Repeat the data word for word and skip the pictures.

▶ **Provided data**:
══════════════════════════════
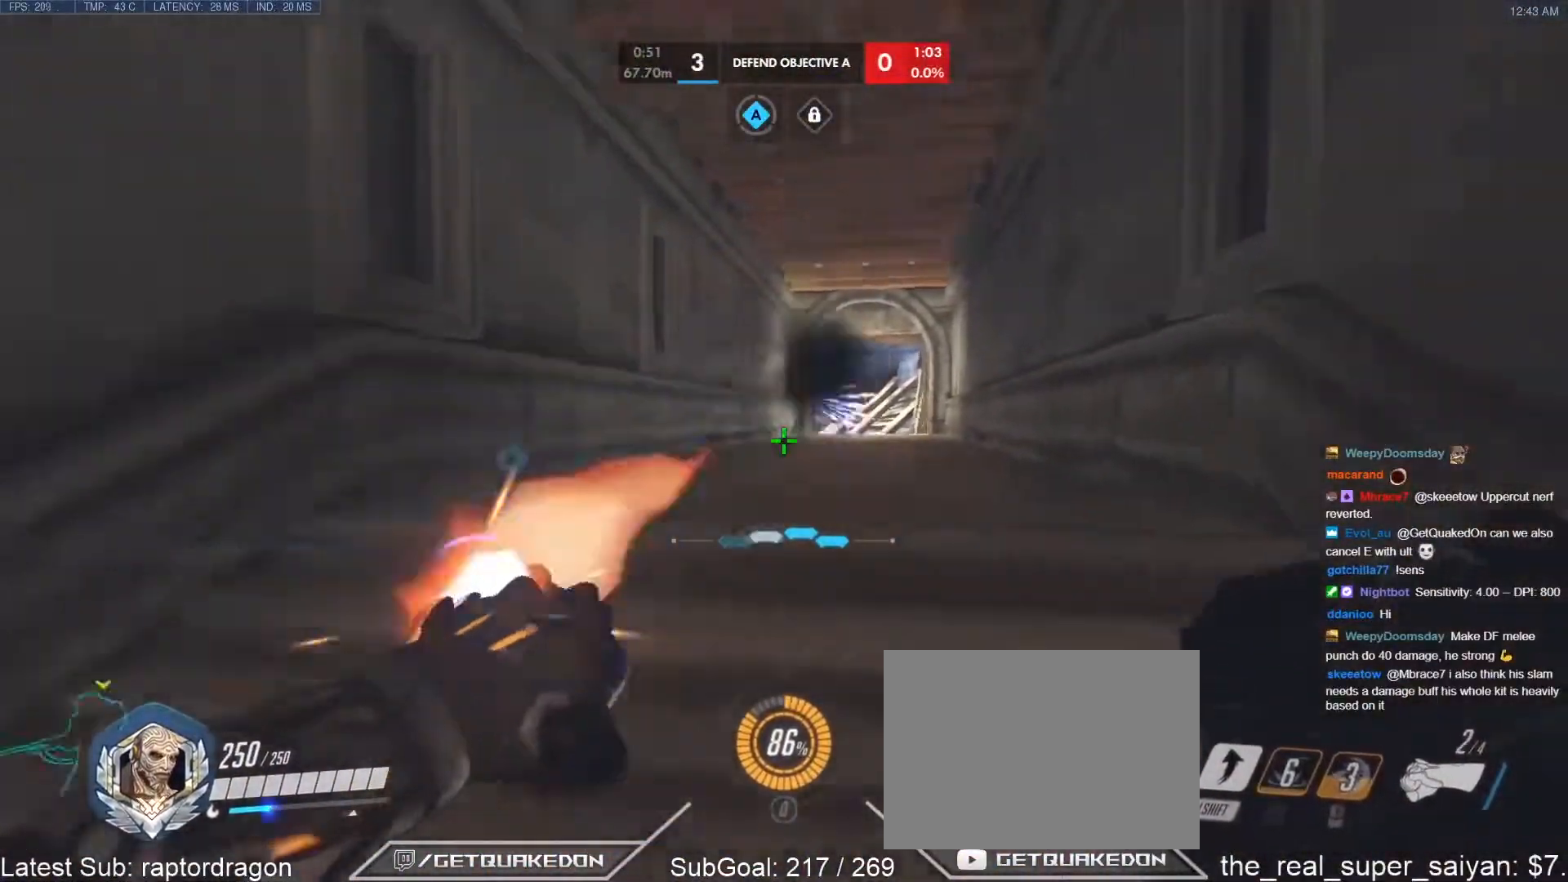
{"keys": ["a", "w"], "events": [[17, "s", "up"], [200, "w", "down"]]}
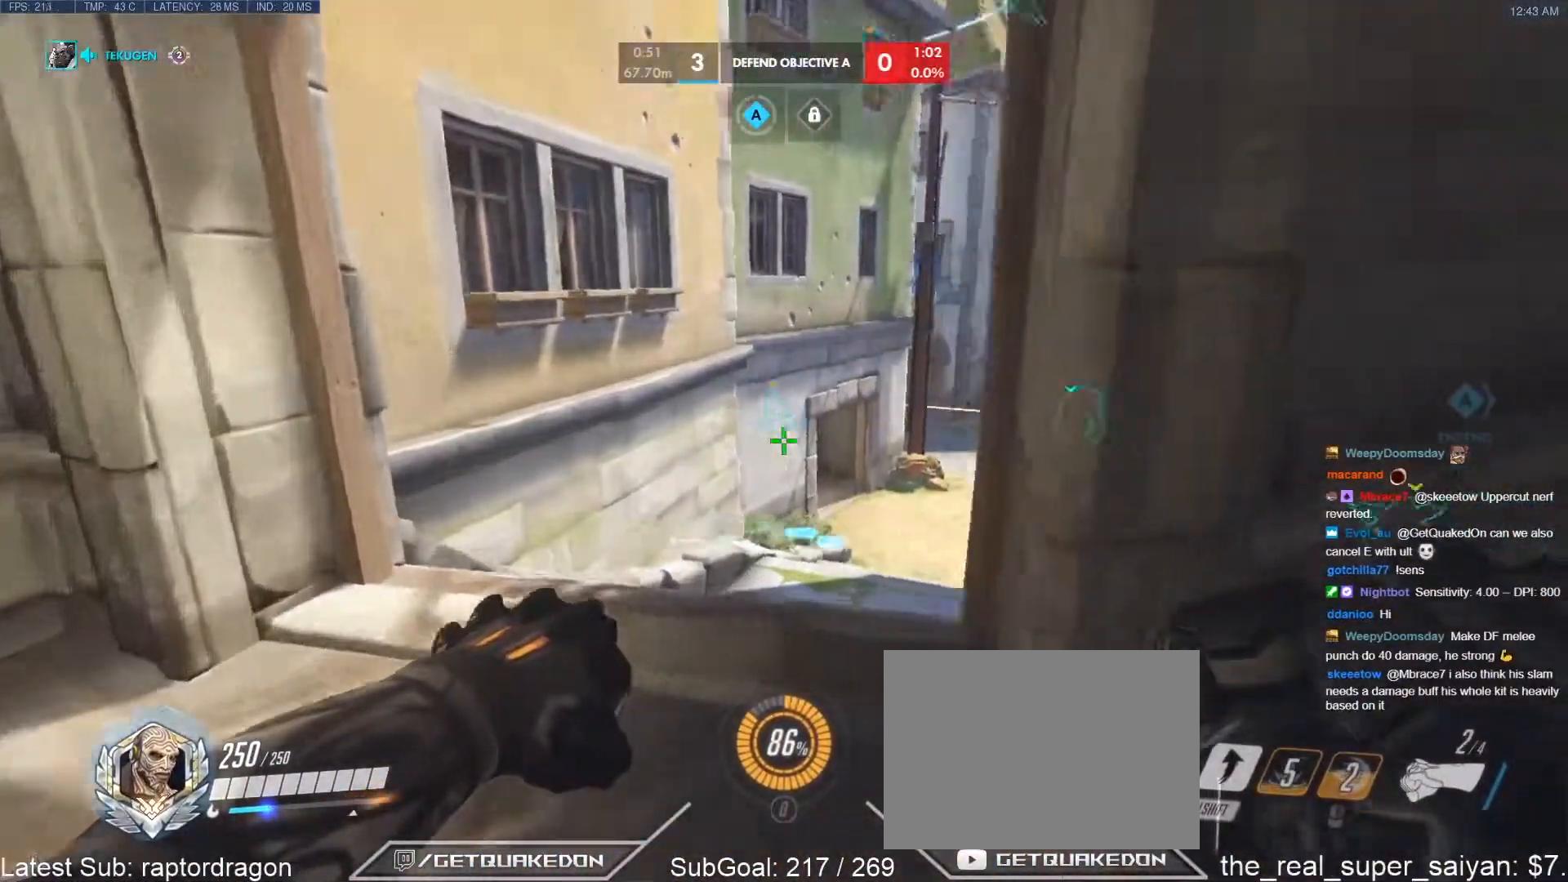
{"keys": ["d"], "events": [[83, "w", "up"], [183, "a", "up"], [183, "d", "down"]]}
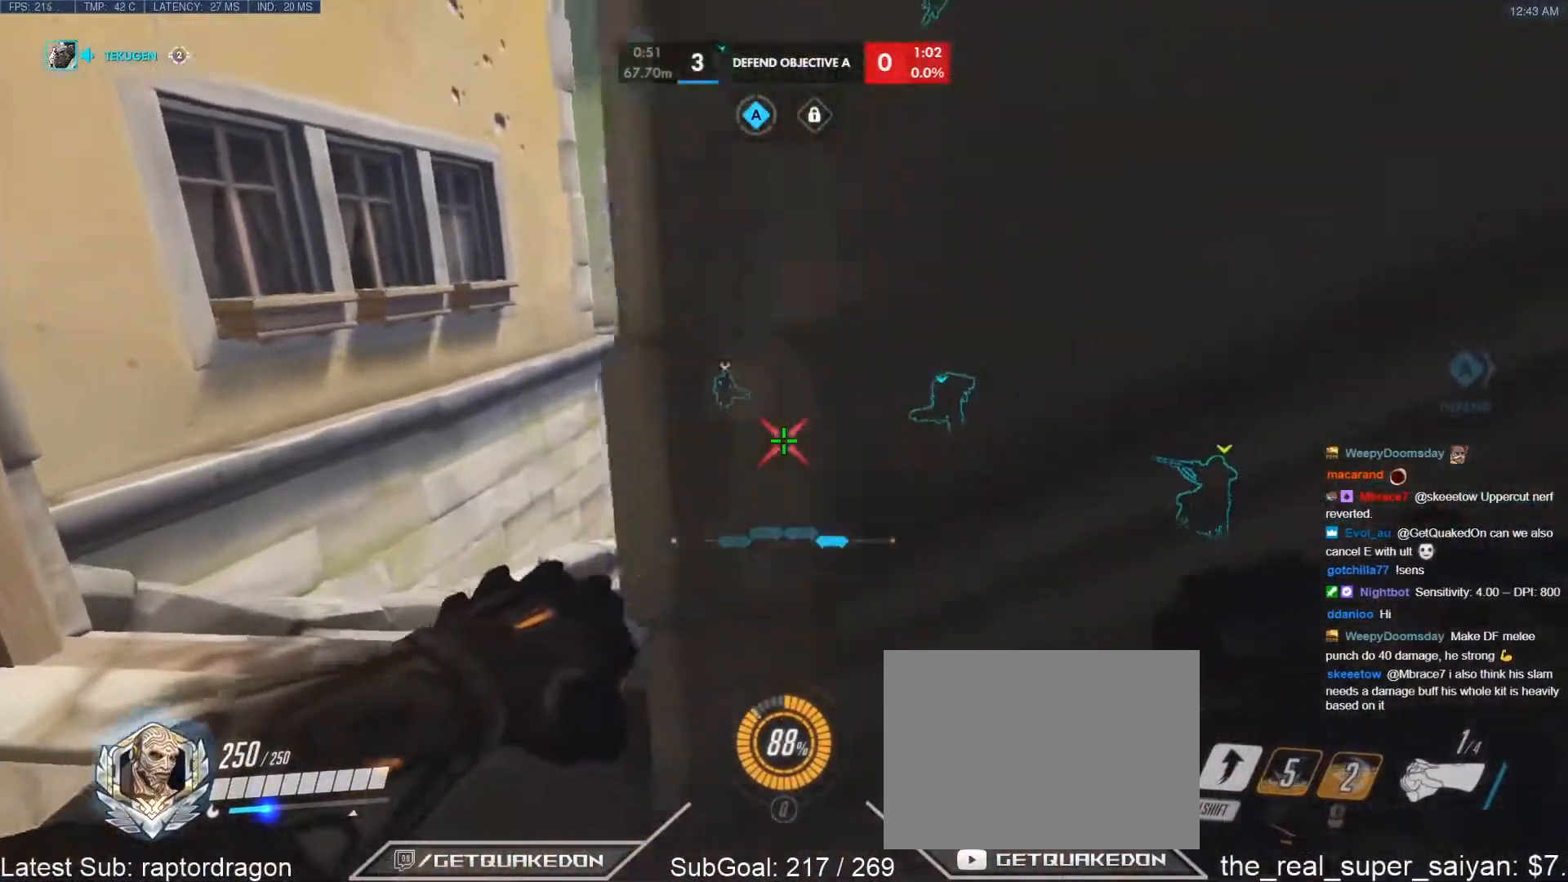
{"keys": [], "events": [[200, "s", "down"], [333, "s", "up"], [383, "d", "up"]]}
══════════════════════════════
▶ **Answer area**:
{"keys": ["a", "w"], "events": [[17, "s", "up"], [200, "w", "down"]]}
{"keys": ["d"], "events": [[83, "w", "up"], [183, "a", "up"], [183, "d", "down"]]}
{"keys": [], "events": [[200, "s", "down"], [333, "s", "up"], [383, "d", "up"]]}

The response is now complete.